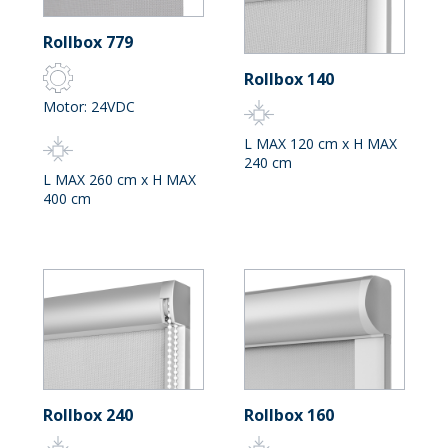
Rollbox 779
Rollbox 140
Motor: 24VDC
L MAX 120 cm x H MAX
240 cm
L MAX 260 cm x H MAX
400 cm
Rollbox 240
Rollbox 160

_What is required_
Write out every line of text from the items above word for word, and leave the pictures out of your answer.

_Expected answer_
Rollbox 779
Rollbox 140
Motor: 24VDC
L MAX 120 cm x H MAX
240 cm
L MAX 260 cm x H MAX
400 cm
Rollbox 240
Rollbox 160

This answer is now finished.